Scientists have developed a supercapacitor that can be woven into clothing to power wearable medical monitors, communications equipment or other small electronics.
The supercapacitor packs an interconnected network of graphene and carbon nanotubes so tightly that it stores energy comparable to some thin-film lithium batteries, researchers said.
The product’s developers, engineers and scientists at Nanyang Technological University (NTU) in Singapore, Tsinghua University in China, and Case Western Reserve University in the US, believe the storage capacity by volume (called volumetric energy density) is the highest reported for carbon-based microscale supercapacitors to date: 6.3 microwatt hours per cubic millimetre.
The device also maintains the advantage of charging and releasing energy much faster than a battery. The fibre-structured hybrid materials offer huge accessible surface areas and are highly conductive.
The researchers have developed a way to continuously produce the flexible fibre, enabling them to scale up production for a variety of uses. To date, they’ve made 50-metre long fibres, and see no limits on length.
They envision the fibre supercapacitor could be woven into clothing to power medical devices for people at home, or communications devices for soldiers in the field. Or, they say, the fibre could be a space-saving power source and serve as “energy-carrying wires” in medical implants.
Liming Dai, a professor of macromolecular science and engineering at Case Western Reserve and a co-author of the paper in Nature Nanotechnology, explained that most supercapacitors have high power density but low energy density, which means they can charge quickly and give a boost of power, but don’t last long.

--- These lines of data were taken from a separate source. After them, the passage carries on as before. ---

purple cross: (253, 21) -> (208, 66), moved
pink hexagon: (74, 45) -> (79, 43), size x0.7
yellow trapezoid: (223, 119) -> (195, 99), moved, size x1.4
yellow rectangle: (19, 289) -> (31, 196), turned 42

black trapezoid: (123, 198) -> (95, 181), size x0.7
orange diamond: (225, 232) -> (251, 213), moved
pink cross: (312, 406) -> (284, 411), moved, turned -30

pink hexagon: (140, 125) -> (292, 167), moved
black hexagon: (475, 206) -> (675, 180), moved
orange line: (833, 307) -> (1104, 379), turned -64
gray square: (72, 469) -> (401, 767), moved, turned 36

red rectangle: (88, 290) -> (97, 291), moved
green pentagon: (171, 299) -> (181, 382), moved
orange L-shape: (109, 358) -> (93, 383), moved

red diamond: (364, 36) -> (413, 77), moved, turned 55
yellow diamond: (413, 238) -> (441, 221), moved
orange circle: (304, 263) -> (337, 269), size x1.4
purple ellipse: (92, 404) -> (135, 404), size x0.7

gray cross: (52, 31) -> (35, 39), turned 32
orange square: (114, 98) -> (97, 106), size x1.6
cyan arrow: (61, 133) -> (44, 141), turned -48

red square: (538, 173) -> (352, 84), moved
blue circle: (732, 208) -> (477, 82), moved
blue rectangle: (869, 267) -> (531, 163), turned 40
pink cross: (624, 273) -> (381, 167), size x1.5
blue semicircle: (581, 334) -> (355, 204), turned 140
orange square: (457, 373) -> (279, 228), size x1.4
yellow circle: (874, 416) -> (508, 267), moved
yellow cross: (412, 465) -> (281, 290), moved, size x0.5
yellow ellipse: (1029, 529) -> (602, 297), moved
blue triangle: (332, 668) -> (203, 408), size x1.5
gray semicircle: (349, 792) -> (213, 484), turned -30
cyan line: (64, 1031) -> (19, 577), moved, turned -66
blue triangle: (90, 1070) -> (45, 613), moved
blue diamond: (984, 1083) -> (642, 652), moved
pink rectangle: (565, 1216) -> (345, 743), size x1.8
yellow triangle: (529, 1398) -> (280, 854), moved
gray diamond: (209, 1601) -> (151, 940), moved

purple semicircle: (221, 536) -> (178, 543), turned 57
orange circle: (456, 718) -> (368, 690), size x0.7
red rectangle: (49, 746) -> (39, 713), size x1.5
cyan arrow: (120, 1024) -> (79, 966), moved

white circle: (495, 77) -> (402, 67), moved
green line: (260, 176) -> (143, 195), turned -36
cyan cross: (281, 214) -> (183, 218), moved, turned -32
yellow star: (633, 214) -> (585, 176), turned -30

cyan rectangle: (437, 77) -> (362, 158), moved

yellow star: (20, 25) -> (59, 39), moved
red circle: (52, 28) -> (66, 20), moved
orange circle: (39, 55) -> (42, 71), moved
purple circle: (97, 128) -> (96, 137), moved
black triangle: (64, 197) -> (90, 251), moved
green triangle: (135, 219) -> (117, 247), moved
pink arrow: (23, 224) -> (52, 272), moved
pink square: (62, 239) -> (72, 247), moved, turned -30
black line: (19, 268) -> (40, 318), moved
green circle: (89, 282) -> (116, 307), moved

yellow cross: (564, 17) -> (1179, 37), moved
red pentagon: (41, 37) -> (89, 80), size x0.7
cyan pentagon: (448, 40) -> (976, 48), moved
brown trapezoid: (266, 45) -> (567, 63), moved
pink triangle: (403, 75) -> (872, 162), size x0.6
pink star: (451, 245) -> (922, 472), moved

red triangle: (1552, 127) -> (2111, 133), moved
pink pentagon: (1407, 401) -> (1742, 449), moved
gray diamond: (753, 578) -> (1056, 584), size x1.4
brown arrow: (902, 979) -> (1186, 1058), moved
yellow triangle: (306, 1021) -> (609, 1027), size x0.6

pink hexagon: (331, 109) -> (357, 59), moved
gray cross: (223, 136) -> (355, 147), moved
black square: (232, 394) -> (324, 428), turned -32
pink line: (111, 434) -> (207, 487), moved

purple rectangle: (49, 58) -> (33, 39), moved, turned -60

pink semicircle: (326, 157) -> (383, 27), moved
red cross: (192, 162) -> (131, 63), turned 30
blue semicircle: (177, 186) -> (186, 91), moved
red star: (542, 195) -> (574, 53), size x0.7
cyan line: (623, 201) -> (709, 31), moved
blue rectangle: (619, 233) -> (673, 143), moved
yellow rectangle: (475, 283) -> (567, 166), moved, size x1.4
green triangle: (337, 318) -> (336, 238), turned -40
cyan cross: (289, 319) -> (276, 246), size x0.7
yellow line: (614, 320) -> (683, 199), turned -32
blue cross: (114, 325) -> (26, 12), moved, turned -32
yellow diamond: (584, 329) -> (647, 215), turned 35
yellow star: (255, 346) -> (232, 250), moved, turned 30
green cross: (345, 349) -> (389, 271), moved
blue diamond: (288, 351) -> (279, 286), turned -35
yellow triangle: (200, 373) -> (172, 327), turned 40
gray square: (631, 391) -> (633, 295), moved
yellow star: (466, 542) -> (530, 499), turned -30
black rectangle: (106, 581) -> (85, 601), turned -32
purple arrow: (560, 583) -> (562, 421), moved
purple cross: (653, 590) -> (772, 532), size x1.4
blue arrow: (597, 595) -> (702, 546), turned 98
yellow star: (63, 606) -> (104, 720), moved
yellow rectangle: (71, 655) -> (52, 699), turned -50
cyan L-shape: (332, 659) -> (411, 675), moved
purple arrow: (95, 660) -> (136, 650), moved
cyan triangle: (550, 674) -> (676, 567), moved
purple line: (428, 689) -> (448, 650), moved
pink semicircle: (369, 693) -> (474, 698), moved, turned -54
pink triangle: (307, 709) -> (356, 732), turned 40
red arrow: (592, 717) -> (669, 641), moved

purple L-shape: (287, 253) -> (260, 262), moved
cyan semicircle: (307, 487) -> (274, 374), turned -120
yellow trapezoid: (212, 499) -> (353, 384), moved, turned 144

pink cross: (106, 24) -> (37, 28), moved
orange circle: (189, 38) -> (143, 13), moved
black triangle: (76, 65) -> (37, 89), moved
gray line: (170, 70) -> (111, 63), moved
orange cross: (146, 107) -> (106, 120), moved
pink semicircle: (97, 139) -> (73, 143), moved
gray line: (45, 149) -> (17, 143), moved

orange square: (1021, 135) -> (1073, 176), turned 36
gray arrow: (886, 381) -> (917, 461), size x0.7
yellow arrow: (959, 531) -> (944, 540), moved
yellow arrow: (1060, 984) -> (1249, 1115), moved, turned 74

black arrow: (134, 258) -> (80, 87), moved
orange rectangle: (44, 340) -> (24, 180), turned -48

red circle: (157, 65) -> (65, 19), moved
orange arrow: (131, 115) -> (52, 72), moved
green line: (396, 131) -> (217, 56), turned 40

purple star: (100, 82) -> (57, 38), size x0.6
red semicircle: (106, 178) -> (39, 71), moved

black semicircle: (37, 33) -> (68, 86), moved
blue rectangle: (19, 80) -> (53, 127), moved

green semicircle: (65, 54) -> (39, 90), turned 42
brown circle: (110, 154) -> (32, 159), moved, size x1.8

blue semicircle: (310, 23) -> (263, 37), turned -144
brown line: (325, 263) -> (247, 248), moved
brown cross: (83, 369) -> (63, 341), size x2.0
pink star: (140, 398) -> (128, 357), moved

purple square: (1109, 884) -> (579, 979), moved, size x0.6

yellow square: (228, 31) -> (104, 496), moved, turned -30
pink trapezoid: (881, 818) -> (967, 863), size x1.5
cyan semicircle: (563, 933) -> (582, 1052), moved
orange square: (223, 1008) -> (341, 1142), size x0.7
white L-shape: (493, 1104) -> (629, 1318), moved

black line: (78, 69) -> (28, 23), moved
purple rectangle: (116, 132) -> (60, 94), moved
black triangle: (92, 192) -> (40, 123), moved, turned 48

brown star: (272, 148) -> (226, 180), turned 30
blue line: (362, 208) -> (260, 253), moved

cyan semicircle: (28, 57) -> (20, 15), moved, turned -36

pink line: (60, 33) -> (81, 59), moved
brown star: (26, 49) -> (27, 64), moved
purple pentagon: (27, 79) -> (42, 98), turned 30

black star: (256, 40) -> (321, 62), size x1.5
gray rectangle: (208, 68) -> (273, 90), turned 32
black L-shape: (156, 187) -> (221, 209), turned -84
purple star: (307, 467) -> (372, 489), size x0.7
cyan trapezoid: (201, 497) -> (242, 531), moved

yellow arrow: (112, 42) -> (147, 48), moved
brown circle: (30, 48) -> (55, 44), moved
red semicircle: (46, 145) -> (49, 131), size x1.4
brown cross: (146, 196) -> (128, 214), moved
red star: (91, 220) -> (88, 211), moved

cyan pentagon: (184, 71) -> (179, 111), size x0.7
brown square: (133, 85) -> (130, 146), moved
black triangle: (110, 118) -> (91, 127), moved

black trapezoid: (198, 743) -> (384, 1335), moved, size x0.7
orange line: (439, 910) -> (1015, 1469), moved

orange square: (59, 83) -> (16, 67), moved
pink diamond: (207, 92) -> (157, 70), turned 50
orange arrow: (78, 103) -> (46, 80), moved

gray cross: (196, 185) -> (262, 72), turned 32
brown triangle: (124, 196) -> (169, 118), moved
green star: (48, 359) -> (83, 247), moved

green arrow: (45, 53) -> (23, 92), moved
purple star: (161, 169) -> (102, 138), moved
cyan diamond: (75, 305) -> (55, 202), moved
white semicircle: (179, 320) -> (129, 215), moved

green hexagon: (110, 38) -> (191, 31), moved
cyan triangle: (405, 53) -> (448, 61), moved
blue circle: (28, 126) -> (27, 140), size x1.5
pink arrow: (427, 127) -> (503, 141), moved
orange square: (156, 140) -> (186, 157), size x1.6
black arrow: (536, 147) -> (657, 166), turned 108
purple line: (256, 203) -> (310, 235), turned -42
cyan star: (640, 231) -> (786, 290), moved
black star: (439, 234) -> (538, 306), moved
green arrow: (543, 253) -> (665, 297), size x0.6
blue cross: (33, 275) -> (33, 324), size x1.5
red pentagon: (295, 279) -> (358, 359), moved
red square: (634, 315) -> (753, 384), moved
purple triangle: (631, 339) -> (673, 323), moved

Conversely, batteries have high energy density and low power density, which means they can last a long time, but don’t deliver a large amount of energy quickly.
To improve the energy density by volume, the researchers designed a hybrid fibre.
A solution containing acid-oxidised single-wall nanotubes, graphene oxide and ethylenediamine, which promotes synthesis and dopes graphene with nitrogen, is pumped through a flexible narrow reinforced tube called a capillary column and heated in an oven for six hours.
Sheets of graphene, one to a few atoms thick, and aligned, single-walled carbon nanotubes self-assemble into an interconnected prorous network that run the length of the fibre.
The arrangement provides huge amounts of accessible surface area – 396 square metres per gram of hybrid fibre- for the transport and storage of charges.
The materials are tightly packed in the capillary column and remain so as they’re pumped out, resulting in the high volumetric energy density.